In a 6 to 3 decision by the U.S. Supreme Court, an Arkansas man, Alex Blueford, can now be retried for capital murder after a jury in his 2009 trial voted to acquit him of a capital murder but deadlocked on lesser charges.

Blueford was charged with murdering his girlfriend's 20-month-old son, who died of a head injury.

Prosecutors had waived the death penalty but charged Mr. Blueford with capital murder in order to seek life in prison without the possibility of parole, alleging he injured the child intentionally. The defendant said he knocked the boy down by accident.

The trial judge told jurors that if they didn't believe Mr. Blueford was guilty on the capital-murder charge, they should consider whether he was guilty of a series of lesser offenses: first-degree murder, manslaughter or negligent homicide.

The jury forewoman reported that the jury was "hopelessly" deadlocked. Jurors were "unanimous against" a conviction for capital murder or first-degree murder, she said, but deadlocked 9-3 on whether to convict the defendant of manslaughter. After another 30 minutes, jurors returned again to say they couldn't reach a verdict. The judge declared a mistrial.

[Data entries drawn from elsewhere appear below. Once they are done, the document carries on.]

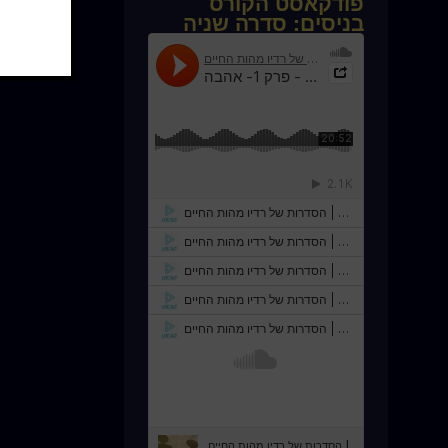
פודקאסט הקורס
בניסים: סדרה שניה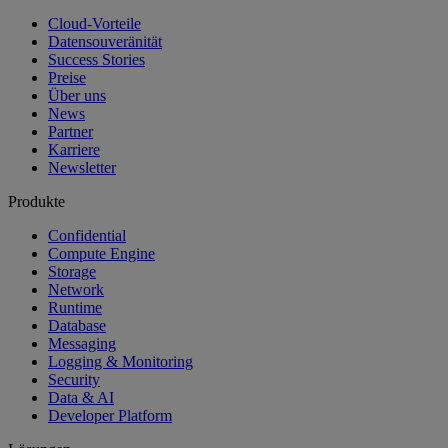
Cloud-Vorteile
Datensouveränität
Success Stories
Preise
Über uns
News
Partner
Karriere
Newsletter
Produkte
Confidential
Compute Engine
Storage
Network
Runtime
Database
Messaging
Logging & Monitoring
Security
Data & AI
Developer Platform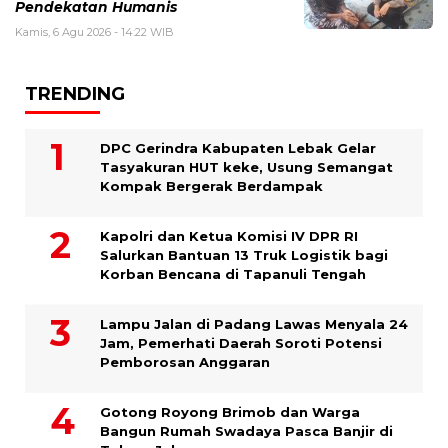
Pendekatan Humanis
Kamis, 6 Agu 2026 - 14:22 WIB
TRENDING
DPC Gerindra Kabupaten Lebak Gelar
Tasyakuran HUT keke, Usung Semangat
Kompak Bergerak Berdampak
Kapolri dan Ketua Komisi IV DPR RI
Salurkan Bantuan 13 Truk Logistik bagi
Korban Bencana di Tapanuli Tengah
Lampu Jalan di Padang Lawas Menyala 24
Jam, Pemerhati Daerah Soroti Potensi
Pemborosan Anggaran
Gotong Royong Brimob dan Warga
Bangun Rumah Swadaya Pasca Banjir di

When the state moved to retry Mr. Blueford, he sought dismissal of the murder charges, while conceding he could be retried for manslaughter. The case turned into a battle over the interpretation of the Constitution's double-jeopardy clause, which protects a defendant from being tried for the same offense twice.

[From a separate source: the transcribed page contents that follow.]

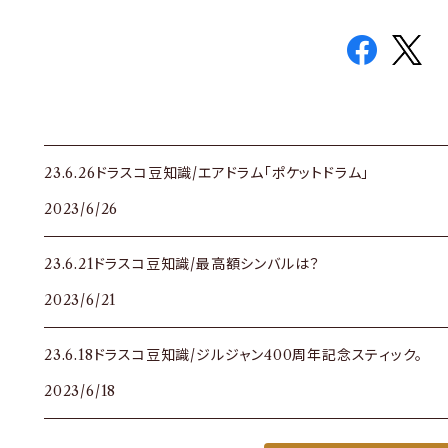
23.6.26ドラスコ豆知識/エアドラム「ポケットドラム」
2023/6/26
23.6.21ドラスコ豆知識/最高額シンバルは？
2023/6/21
23.6.18ドラスコ豆知識/ジルジャン400周年記念スティック。
2023/6/18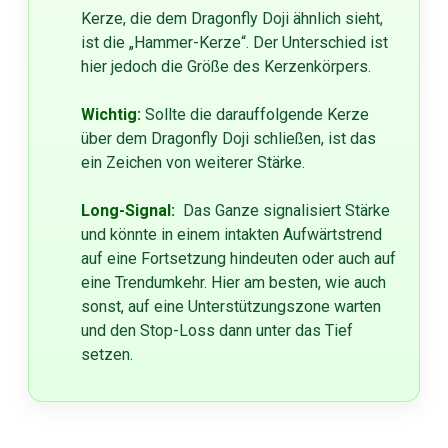
Kerze, die dem Dragonfly Doji ähnlich sieht,
ist die „Hammer-Kerze“. Der Unterschied ist
hier jedoch die Größe des Kerzenkörpers.
Wichtig:
Sollte die darauffolgende Kerze
über dem Dragonfly Doji schließen, ist das
ein Zeichen von weiterer Stärke.
Long-Signal:
Das Ganze signalisiert Stärke
und könnte in einem intakten Aufwärtstrend
auf eine Fortsetzung hindeuten oder auch auf
eine Trendumkehr. Hier am besten, wie auch
sonst, auf eine Unterstützungszone warten
und den Stop-Loss dann unter das Tief
setzen.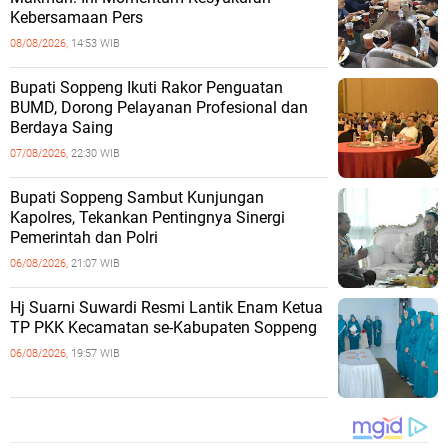
Kebersamaan Pers
08/08/2026,
14:53 WIB
Bupati Soppeng Ikuti Rakor Penguatan
BUMD, Dorong Pelayanan Profesional dan
Berdaya Saing
07/08/2026,
22:30 WIB
Bupati Soppeng Sambut Kunjungan
Kapolres, Tekankan Pentingnya Sinergi
Pemerintah dan Polri
06/08/2026,
21:07 WIB
Hj Suarni Suwardi Resmi Lantik Enam Ketua
TP PKK Kecamatan se-Kabupaten Soppeng
06/08/2026,
19:57 WIB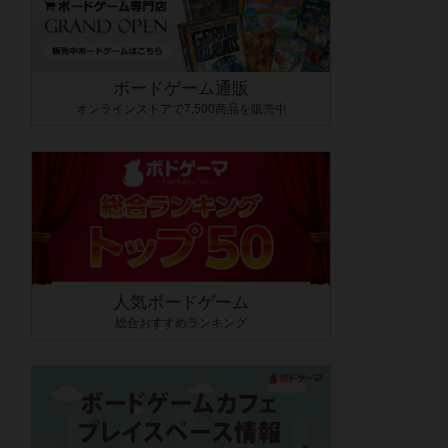
ボードゲーム通販
オンラインストアで7,500商品を販売中
人気ボードゲーム
総合おすすめランキング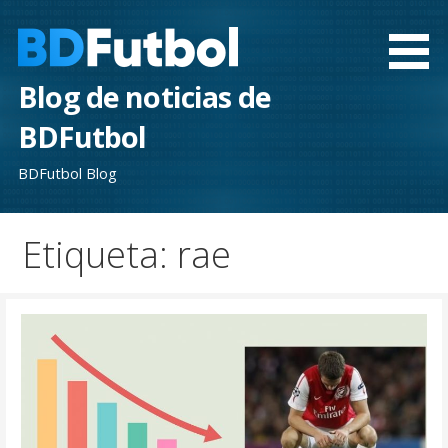
Saltar
al
contenido
Blog de noticias de
BDFutbol
BDFutbol Blog
Etiqueta: rae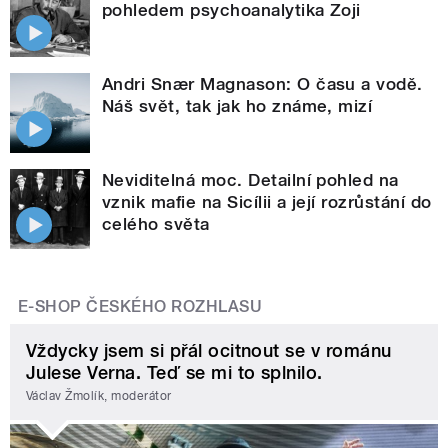
pohledem psychoanalytika Zoji
Andri Snær Magnason: O času a vodě.
Náš svět, tak jak ho známe, mizí
Neviditelná moc. Detailní pohled na
vznik mafie na Sicílii a její rozrůstání do
celého světa
E-SHOP ČESKÉHO ROZHLASU
Vždycky jsem si přál ocitnout se v románu
Julese Verna. Teď se mi to splnilo.
Václav Žmolík, moderátor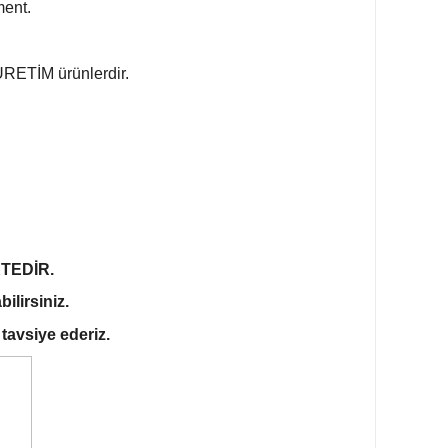
ment.
 ÜRETİM ürünlerdir.
TEDİR.
ilirsiniz.
tavsiye ederiz.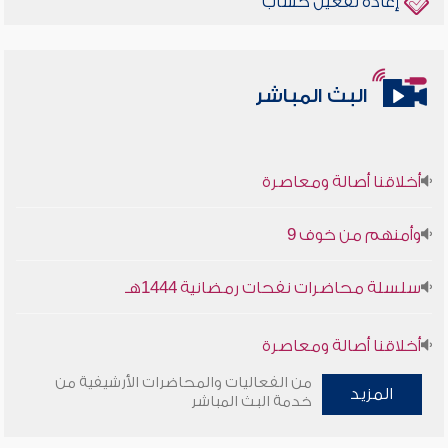
إعادة تفعيل حساب
البث المباشر
أخلاقنا أصالة ومعاصرة
وأمنهم من خوف 9
سلسلة محاضرات نفحات رمضانية 1444هـ
أخلاقنا أصالة ومعاصرة
من الفعاليات والمحاضرات الأرشيفية من
المزيد
وأمنهم من خوف 9
خدمة البث المباشر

Chief Justice John Roberts, in a 6-3 opinion for the court, said the forewoman's report on the state of deliberations wasn't a formal finding of acquittal on the capital-murder or first-degree-murder charges. He observed that the jury had continued to deliberate after the forewoman's report, and said jurors were free to reconsider whether Mr. Blueford was guilty of a greater offense. The jury, he said, didn't exercise either of the two options provided by Arkansas law: convict Mr. Blueford on one of the offenses or acquit him on all them.

"When the jury was unable to return a verdict, the trial court properly declared a mistrial and discharged the jury," Chief Justice Roberts wrote in a 10-page opinion. "As a consequence, the Double Jeopardy Clause does not stand in the way of a second trial on the same offenses."
The court's four other conservative justices and one member of the court's liberal wing, Justice Stephen Breyer, joined the decision.

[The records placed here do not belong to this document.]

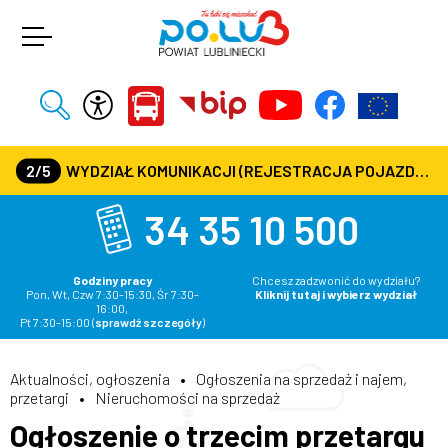
2/5
WYDZIAŁ KOMUNIKACJI (REJESTRACJA POJAZDÓW, PRAWA JAZDY) CZYNNY JEST W KAŻDĄ ŚRODĘ OD GODZ. 7:30 DO GODZ. 16:30
34 35 10 500
Godziny pracy
Chcesz zadzwonić do wydziału?
Pon, Wt, Czw 7:30-15:30, Śr 7:30-
Kliknij tutaj i wybierz wydział
16:00,
Pt 7:30-15:00
(
sprawdź szczegóły
)
Aktualności, ogłoszenia
•
Ogłoszenia na sprzedaż i najem,
przetargi
•
Nieruchomości na sprzedaż
Ogłoszenie o trzecim przetargu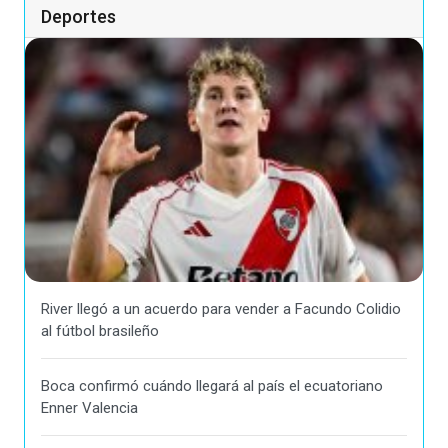
Deportes
River llegó a un acuerdo para vender a Facundo Colidio
al fútbol brasileño
Boca confirmó cuándo llegará al país el ecuatoriano
Enner Valencia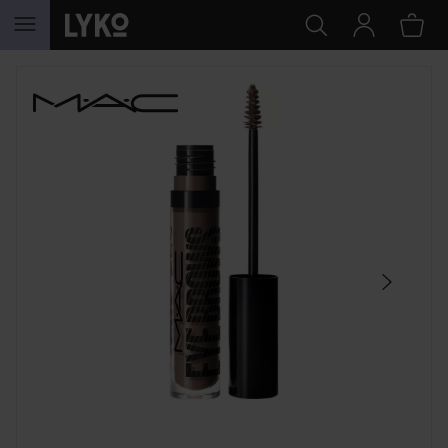
HOPPA TILL INNEHÅLLET
HOPPA ÖVER SEKTIONEN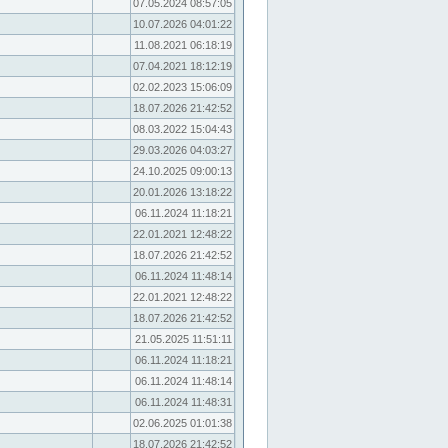
07.05.2024 08:57:05
10.07.2026 04:01:22
11.08.2021 06:18:19
07.04.2021 18:12:19
02.02.2023 15:06:09
18.07.2026 21:42:52
08.03.2022 15:04:43
29.03.2026 04:03:27
24.10.2025 09:00:13
20.01.2026 13:18:22
06.11.2024 11:18:21
22.01.2021 12:48:22
18.07.2026 21:42:52
06.11.2024 11:48:14
22.01.2021 12:48:22
18.07.2026 21:42:52
21.05.2025 11:51:11
06.11.2024 11:18:21
06.11.2024 11:48:14
06.11.2024 11:48:31
02.06.2025 01:01:38
18.07.2026 21:42:52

Mr. Blueford and his supporters relied on two earlier Supreme Court rulings, from 1957 and 1970, in which the court ruled that a defendant is implicitly acquitted of more severe charges when a jury chooses to convict only of a lesser offense. The court said in both decisions that the protection against double jeopardy prohibits a second trial on the greater offense.

Mr. Blueford argued that the double-jeopardy clause should afford him even more protection because he wasn't convicted of the lesser offense either. Chief Justice Roberts said those cases were different because they involved final jury verdicts, while this case did not.

Justice Sonia Sotomayor, writing for the dissenters, said the decision unfairly gave prosecutors a "second bite at the apple" because the jury "unmistakably announced acquittal" on the capital and first-degree murder charges. "That ought to be the end of the matter," she wrote.

Justice Sotomayor said the court's ruling departed from the "long-established" principle that double jeopardy could come into play even if an initial prosecution didn't result in a conviction or acquittal.